Extract provided:
# **About this notebook**

#### I will share the reasons why my score got worse from 0.528(ver6) to 0.546(ver15) and how I could improve it back to 0.528(ver19) in my shared notebook.
※　My shared notebook is Pytorch BERT Beginner's Room : https://www.kaggle.com/chumajin/pytorch-bert-beginner-s-room. 
#### It is because of reproducibility, I will show you how to get stable results from which I found in my simple experiment.

### **I'm looking forward to helping you, I would be glad if you could upvote!**
### Thank you to those who have upvoted before!


------------------------------以下、日本語です-----------------------------------
#### このノートブックでは、以下の私のシェアしたnotebookで、なぜスコアが0.528(ver7)から0.546(ver9)に悪化し、それを改善して0.528(ver10)に戻せたかの理由をシェアします。
※ https://www.kaggle.com/chumajin/pytorch-bert-beginner-s-room-version　

#### 一言で言えば、再現性の問題で、簡単な実験から理解した安定してデータを出すコードの書き方を示します。

#### 何かしらお役に立てたら幸いです。**upvote/フォローして頂けたら嬉しいです！**
#### 他のnotebookもupvoteして頂けた方ありがとうございます！

# **0. Preparation**
下準備

In [None]:
import numpy as np 
import pandas as pd 
import os

import torch
import torch.nn as nn
from torch.utils.data import DataLoader, Dataset
from tqdm import tqdm
import matplotlib.pyplot as plt 

import transformers
import random


import warnings
warnings.simplefilter('ignore')

scaler = torch.cuda.amp.GradScaler() # GPUでの高速化。

device = torch.device('cuda' if torch.cuda.is_available() else 'cpu') # cpuがgpuかを自動判断
device

#### Random seed fixation. 
　ランダムシードの固定

In [None]:
SEED = 508

def random_seed(SEED):
    
    random.seed(SEED)
    os.environ['PYTHONHASHSEED'] = str(SEED)
    np.random.seed(SEED)
    torch.manual_seed(SEED)
    torch.cuda.manual_seed(SEED)
    torch.cuda.manual_seed_all(SEED)
    torch.backends.cudnn.deterministic = True

random_seed(SEED)

# **1. A simple experiment to understand the order in which data is loaded from the Dataloader**
   Dataloaderの中からどのような順番でデータが読みだされるかを理解する簡単な実験

In [None]:
df = pd.read_csv("../input/commonlitreadabilityprize/train.csv")
df

#### Since it is a simple experiment, the first 100 are extracted. 
　簡単な実験なので、最初の100個を抽出。

Task description:
Please continue the notebook on PyTorch reproducibility from the point where it stops. The lines below are separate material, apart from the notebook.

[Recorded data]
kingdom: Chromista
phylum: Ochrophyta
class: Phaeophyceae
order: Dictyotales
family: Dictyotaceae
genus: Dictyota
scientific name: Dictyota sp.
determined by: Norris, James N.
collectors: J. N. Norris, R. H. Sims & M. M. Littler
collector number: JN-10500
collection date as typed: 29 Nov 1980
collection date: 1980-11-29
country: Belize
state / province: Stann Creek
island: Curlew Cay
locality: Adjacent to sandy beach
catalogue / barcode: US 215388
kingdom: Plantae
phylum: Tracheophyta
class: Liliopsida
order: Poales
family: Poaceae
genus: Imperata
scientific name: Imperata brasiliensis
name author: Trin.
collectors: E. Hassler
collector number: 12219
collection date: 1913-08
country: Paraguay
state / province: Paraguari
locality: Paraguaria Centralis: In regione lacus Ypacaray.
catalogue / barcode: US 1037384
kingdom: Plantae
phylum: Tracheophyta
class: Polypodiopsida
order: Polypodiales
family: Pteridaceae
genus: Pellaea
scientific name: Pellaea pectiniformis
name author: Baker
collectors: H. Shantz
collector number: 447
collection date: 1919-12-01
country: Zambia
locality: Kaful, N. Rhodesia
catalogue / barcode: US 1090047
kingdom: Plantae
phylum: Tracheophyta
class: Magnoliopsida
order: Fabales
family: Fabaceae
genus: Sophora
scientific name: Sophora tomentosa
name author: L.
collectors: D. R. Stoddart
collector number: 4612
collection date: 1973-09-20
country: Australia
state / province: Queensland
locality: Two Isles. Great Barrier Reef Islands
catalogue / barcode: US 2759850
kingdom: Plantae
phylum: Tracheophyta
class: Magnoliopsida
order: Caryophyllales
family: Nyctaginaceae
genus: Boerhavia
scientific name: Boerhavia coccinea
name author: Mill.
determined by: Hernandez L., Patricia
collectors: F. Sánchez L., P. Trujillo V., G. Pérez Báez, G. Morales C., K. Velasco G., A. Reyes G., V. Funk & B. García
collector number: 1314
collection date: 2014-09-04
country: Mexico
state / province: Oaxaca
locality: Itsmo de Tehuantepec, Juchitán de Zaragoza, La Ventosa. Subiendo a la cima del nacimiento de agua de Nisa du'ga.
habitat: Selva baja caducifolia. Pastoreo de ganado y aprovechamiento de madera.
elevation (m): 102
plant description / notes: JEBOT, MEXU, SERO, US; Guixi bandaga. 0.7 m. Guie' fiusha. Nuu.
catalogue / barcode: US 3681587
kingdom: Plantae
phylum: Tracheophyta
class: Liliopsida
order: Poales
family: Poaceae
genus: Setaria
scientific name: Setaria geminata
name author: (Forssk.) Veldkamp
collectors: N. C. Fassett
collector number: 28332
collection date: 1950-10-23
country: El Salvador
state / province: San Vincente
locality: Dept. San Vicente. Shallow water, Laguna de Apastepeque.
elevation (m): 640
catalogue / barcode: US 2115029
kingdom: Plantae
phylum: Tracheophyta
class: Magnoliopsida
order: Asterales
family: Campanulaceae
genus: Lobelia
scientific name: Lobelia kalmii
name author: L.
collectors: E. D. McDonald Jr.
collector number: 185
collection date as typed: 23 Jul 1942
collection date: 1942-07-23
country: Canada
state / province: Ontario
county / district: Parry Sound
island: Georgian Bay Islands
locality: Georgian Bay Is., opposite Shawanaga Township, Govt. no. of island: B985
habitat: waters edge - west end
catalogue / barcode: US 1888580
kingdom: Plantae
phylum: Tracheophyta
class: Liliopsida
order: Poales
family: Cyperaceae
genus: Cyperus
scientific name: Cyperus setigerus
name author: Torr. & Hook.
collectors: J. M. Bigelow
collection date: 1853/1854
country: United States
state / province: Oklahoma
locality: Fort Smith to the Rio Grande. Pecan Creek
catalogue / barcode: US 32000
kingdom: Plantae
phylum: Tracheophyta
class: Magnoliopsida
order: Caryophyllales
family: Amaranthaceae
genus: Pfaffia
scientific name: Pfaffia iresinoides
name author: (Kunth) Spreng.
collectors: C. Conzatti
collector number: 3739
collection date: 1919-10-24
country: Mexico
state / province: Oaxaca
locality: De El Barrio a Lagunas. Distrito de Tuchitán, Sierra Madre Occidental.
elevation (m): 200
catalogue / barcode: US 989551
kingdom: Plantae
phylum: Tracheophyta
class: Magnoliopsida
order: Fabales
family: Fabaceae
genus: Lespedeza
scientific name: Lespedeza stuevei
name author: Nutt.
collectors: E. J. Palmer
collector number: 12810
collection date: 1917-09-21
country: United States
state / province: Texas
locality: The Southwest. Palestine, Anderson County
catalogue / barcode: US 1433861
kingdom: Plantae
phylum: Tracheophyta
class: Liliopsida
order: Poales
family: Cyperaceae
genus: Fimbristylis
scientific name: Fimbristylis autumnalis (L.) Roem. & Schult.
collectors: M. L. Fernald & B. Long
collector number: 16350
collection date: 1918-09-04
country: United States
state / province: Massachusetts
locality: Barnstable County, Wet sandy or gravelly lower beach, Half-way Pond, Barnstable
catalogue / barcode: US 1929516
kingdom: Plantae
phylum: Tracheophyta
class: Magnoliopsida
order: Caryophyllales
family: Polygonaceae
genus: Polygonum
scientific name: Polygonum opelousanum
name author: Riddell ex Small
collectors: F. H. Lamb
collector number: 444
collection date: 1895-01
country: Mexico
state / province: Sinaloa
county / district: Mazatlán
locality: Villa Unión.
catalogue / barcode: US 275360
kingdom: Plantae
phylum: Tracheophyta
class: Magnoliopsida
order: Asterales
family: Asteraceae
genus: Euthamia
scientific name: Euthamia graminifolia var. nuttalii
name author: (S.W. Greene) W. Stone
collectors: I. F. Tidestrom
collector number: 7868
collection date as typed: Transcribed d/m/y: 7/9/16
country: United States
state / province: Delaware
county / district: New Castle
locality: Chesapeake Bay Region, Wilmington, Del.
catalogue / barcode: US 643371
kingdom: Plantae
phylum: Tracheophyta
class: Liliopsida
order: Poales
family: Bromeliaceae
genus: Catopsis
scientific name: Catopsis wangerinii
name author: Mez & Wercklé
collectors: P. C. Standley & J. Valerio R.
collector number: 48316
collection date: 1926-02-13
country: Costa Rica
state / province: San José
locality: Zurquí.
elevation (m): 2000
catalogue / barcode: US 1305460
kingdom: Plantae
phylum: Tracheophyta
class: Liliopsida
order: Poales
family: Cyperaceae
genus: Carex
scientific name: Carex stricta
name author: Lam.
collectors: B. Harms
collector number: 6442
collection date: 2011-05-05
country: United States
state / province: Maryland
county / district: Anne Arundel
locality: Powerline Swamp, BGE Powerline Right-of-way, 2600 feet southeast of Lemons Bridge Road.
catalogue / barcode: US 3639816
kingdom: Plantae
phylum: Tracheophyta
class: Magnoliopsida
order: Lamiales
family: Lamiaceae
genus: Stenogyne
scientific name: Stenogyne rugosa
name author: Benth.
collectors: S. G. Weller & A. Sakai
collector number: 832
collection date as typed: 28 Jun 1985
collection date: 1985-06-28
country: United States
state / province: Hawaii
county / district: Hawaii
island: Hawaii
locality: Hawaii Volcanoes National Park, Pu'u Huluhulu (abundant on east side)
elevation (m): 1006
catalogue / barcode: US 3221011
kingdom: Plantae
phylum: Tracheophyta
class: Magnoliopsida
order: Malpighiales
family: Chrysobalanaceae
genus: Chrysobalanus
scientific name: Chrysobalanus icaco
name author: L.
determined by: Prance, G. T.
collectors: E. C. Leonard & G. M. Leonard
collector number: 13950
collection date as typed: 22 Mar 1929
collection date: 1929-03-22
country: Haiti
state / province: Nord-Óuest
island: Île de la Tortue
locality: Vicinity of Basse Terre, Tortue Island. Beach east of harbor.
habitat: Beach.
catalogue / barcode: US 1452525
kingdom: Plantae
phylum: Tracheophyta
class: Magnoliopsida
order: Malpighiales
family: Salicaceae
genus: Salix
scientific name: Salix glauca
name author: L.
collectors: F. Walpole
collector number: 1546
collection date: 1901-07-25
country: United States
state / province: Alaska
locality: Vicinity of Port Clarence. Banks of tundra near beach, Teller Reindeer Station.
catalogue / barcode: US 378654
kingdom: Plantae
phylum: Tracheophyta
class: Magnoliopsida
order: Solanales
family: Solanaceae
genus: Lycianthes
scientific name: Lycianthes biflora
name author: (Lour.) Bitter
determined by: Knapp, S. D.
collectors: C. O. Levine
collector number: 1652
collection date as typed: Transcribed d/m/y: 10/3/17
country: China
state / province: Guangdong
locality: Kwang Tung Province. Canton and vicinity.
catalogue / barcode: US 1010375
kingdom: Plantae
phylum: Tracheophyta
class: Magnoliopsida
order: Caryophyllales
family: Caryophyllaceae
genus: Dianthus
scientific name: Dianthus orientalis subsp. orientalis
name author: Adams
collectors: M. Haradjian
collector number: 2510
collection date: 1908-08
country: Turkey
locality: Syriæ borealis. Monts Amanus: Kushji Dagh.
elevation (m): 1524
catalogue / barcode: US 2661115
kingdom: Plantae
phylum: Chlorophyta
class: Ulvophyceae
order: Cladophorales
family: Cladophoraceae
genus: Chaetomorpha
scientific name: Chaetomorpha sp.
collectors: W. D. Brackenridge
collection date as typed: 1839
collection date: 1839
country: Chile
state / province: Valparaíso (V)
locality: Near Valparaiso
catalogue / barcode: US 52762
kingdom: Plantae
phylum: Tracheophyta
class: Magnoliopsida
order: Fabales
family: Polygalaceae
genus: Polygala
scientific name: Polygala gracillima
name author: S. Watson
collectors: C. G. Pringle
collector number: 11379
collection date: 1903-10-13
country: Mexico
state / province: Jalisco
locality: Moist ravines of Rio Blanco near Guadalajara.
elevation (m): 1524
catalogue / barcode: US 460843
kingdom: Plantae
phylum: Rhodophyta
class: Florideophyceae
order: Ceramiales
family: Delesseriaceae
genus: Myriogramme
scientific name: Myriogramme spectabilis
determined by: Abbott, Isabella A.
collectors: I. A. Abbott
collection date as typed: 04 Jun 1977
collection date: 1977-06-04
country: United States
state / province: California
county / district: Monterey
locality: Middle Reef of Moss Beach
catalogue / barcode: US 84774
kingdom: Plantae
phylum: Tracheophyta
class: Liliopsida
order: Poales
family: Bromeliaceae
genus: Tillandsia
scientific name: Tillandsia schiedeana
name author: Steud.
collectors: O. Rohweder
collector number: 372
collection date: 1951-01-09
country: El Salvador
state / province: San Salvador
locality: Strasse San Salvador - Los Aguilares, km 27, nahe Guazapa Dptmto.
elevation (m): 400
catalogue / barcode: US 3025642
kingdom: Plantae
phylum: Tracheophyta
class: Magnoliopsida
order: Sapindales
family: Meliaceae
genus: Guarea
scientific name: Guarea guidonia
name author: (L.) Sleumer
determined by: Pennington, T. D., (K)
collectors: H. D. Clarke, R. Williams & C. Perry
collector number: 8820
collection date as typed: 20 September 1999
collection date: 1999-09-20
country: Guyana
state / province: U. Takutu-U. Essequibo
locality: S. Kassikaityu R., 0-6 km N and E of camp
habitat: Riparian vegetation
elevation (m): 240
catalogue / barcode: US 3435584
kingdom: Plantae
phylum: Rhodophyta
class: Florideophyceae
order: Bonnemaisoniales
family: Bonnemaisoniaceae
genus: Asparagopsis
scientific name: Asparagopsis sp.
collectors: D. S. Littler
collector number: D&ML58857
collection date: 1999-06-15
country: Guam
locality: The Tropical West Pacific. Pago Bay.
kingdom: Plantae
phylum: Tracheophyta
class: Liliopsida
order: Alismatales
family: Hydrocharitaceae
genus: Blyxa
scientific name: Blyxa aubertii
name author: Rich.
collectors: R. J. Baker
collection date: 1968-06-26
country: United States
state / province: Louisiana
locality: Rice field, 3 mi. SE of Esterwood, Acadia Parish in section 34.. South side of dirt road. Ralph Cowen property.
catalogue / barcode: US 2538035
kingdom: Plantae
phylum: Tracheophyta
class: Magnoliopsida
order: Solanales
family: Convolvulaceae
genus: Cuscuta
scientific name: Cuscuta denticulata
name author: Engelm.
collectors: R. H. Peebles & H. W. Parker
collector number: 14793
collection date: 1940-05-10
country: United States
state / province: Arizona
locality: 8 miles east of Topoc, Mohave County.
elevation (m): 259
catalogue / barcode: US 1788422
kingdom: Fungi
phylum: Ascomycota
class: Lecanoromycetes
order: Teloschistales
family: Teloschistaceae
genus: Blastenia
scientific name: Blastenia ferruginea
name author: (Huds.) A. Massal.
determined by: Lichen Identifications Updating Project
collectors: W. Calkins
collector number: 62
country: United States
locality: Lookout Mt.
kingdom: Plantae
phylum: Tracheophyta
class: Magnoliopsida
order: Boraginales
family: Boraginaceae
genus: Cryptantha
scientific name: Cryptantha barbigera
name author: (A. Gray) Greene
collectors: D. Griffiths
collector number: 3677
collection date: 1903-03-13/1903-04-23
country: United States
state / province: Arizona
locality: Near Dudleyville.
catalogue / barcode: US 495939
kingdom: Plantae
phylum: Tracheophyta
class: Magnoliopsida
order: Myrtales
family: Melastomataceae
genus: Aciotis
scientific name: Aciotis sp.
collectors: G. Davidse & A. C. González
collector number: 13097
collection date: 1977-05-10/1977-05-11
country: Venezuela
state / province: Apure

Exercise response:
In [None]:
df = df.iloc[:100,:]
df

#### Create a class that outputs the index to see the loading order
　読みだされる順番を見るために、インデックスを出力するクラスを作成

In [None]:
class EvalDataSet(Dataset):
    
    def __init__(self,df):
        
        self.df = df
        
    def __len__(self):
        
        return len(self.df)
    
    def __getitem__(self,idx):
        
        
        return { "id":self.df.index[idx]  }

#### Create a dataset. 
　データセット作成

In [None]:
test_dataset = EvalDataSet(df)

Example

例

In [None]:
test_dataset[0]

In [None]:
df

## **1.1 Understanding the order when loading DataLoader repeatedly**  
繰り返しDataLoaderを読んだときの、順番

In [None]:
test_batch = 4

In [None]:
test_dataloader1 = DataLoader(test_dataset,batch_size=test_batch,shuffle = True,num_workers=4,pin_memory=True)

In [None]:
print(len(test_dataloader1))
for a in test_dataloader1:
    print(a)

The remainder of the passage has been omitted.